The India Meteorological Department said the mean maximum temperature for December 2019 will be below 19 degrees Celsius, the lowest since December 1997 (when it was 17.3 degrees Celsius) and the second-lowest since 1901, when IMD started keeping the records.

The factors responsible for such a cold December are a "very long spell" of icy winds and a layer of fog lingering over vast swathes of the northern plains for 10-12 days, the experts said.

The wind speed has remained moderate, dispersing the fog near the ground. But a layer of fog persisted in the upper atmosphere at a height of 2,000-3,000 feet, from Punjab to Uttar Pradesh, which did not let sunlight penetrate through to the ground.

"Due to hazy sunshine and cold winds, the day temperatures remained low," Palawat said.

Srivastava said a change in wind direction on Sunday did not help much as the easterly winds blowing from Uttar Pradesh to Delhi are also very cold.

Usually, easterly winds are comparatively warmer and increase the temperatures, he said.

"So, both northwesterly and easterly winds are cold and causing a drop in the mercury," he said.

Easterly winds have brought moisture which has led to formation of dense fog, further affecting the day temperatures, said both of them.

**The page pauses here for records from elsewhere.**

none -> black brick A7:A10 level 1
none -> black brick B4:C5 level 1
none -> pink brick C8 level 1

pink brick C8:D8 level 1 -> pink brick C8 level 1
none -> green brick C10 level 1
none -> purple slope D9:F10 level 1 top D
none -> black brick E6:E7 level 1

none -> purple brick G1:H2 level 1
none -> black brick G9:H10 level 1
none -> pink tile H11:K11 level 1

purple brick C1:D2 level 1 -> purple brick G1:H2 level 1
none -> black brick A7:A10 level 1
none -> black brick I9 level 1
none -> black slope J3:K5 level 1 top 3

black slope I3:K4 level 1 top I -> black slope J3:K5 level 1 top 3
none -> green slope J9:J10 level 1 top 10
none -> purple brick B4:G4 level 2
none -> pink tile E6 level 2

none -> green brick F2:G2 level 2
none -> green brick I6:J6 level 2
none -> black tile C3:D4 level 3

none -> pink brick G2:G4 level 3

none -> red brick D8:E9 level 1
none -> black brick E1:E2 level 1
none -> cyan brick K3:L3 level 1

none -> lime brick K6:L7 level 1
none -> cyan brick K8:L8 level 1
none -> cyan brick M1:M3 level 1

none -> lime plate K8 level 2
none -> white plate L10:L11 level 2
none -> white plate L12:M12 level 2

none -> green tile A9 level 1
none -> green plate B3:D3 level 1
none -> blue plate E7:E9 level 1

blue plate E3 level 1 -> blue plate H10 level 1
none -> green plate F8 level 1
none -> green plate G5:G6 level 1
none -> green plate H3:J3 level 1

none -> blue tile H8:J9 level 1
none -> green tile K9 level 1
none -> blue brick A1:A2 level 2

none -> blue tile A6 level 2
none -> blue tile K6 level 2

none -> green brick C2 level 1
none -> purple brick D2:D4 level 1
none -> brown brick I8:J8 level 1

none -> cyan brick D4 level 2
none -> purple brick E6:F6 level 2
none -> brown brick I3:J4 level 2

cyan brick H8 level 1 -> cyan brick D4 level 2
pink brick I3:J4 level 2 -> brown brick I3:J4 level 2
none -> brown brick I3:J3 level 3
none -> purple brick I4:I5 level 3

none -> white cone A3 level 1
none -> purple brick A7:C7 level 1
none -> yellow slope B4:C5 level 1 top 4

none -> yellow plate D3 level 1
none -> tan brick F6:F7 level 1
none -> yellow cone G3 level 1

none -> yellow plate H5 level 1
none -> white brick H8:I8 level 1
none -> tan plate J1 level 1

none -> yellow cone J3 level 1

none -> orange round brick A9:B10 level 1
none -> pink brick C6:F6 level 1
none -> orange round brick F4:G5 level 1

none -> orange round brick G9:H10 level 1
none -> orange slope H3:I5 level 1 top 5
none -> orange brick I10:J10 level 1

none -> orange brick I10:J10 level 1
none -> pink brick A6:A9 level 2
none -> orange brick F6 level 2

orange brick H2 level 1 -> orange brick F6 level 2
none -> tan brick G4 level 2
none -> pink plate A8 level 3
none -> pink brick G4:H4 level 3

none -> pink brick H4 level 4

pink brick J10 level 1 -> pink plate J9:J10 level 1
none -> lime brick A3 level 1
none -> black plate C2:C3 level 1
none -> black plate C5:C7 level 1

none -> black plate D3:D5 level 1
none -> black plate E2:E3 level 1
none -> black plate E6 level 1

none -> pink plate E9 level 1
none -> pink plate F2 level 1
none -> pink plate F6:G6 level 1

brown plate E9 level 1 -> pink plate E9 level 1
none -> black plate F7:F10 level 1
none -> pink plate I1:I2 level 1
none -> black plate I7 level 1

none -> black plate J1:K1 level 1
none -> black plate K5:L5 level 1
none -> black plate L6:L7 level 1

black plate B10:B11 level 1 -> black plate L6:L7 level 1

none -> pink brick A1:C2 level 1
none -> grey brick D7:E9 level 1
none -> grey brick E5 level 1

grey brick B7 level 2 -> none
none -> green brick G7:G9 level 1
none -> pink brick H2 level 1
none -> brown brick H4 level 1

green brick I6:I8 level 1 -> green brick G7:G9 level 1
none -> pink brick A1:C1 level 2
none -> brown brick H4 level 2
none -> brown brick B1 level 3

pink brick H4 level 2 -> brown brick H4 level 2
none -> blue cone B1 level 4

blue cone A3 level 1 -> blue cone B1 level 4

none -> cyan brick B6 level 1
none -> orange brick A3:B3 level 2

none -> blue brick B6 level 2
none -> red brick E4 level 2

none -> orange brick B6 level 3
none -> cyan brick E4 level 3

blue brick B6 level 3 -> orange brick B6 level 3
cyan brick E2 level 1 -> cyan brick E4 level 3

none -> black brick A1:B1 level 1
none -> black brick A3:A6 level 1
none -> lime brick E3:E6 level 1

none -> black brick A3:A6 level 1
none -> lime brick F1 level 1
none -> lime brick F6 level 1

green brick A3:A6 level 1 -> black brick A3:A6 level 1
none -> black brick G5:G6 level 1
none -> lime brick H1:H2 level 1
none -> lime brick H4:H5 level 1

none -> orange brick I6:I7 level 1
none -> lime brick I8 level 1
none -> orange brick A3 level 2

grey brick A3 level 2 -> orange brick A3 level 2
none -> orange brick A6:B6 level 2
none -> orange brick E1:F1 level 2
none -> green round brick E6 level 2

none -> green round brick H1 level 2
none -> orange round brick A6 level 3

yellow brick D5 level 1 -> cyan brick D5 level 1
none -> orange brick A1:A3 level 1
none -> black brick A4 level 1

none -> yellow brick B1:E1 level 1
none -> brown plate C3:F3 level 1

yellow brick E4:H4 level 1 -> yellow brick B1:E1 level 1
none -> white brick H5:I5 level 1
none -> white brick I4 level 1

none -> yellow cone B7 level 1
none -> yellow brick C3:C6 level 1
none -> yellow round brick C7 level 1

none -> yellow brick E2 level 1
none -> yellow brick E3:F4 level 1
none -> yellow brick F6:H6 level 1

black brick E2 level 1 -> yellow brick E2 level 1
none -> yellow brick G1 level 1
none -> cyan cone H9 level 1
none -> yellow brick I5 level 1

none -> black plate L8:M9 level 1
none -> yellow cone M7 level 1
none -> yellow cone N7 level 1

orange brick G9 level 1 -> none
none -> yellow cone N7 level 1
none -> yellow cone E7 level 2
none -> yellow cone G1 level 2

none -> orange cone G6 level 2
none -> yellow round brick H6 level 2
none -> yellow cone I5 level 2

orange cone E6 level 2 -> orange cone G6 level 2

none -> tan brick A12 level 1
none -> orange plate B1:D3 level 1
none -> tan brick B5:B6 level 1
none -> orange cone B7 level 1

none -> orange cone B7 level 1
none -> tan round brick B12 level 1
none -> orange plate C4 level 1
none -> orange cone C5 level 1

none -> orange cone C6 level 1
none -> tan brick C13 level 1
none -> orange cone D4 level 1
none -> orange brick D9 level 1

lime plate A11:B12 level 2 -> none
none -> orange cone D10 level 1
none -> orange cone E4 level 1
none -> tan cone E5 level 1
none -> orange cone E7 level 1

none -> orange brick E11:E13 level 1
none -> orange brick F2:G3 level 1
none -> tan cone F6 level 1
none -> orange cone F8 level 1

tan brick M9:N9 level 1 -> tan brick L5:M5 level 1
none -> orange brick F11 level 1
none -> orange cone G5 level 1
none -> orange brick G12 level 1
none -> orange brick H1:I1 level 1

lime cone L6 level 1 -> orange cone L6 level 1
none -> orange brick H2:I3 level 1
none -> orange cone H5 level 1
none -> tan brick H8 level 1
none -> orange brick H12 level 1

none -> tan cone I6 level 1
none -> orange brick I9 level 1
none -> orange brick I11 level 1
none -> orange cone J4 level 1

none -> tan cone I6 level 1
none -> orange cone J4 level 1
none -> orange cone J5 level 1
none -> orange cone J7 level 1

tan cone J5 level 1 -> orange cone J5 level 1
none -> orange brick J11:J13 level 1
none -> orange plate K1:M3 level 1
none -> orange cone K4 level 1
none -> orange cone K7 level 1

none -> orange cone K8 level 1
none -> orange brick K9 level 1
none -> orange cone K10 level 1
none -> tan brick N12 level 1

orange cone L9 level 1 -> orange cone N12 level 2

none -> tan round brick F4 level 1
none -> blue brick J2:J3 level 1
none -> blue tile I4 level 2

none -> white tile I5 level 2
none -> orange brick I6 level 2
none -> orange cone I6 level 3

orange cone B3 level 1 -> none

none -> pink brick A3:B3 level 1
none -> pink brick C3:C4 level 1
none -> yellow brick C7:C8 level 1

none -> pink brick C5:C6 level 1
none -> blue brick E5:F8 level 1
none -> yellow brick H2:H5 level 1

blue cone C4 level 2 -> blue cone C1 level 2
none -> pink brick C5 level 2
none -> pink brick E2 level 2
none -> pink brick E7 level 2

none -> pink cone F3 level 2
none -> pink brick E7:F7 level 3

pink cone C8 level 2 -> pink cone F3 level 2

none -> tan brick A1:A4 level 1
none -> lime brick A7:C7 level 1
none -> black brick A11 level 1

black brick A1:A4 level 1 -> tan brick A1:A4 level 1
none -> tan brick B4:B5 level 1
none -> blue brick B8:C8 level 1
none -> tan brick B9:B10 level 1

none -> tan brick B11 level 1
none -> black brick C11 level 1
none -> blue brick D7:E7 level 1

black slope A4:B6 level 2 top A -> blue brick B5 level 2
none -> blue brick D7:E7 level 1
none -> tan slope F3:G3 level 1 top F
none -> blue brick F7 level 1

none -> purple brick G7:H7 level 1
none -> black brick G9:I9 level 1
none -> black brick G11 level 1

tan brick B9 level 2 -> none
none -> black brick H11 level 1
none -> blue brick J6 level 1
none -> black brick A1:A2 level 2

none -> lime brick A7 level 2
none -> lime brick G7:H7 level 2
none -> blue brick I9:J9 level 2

Since December 14, Delhi has been witnessing "severe cold/cold days". A streak of cold days is known as a "cold spell". This means Delhi has recorded a 16-day December cold spell, the longest after the 13-day cold spell in 1997.

According to IMD, a "cold day" is when the maximum temperature is at least 4.5 notches below normal. A "severe cold day" has the maximum temperature at least 6.5 degrees Celsius below normal.

Delhi experienced its coldest recorded December day since 1901 on Monday, recording a maximum of just 9.4 degrees Celsius.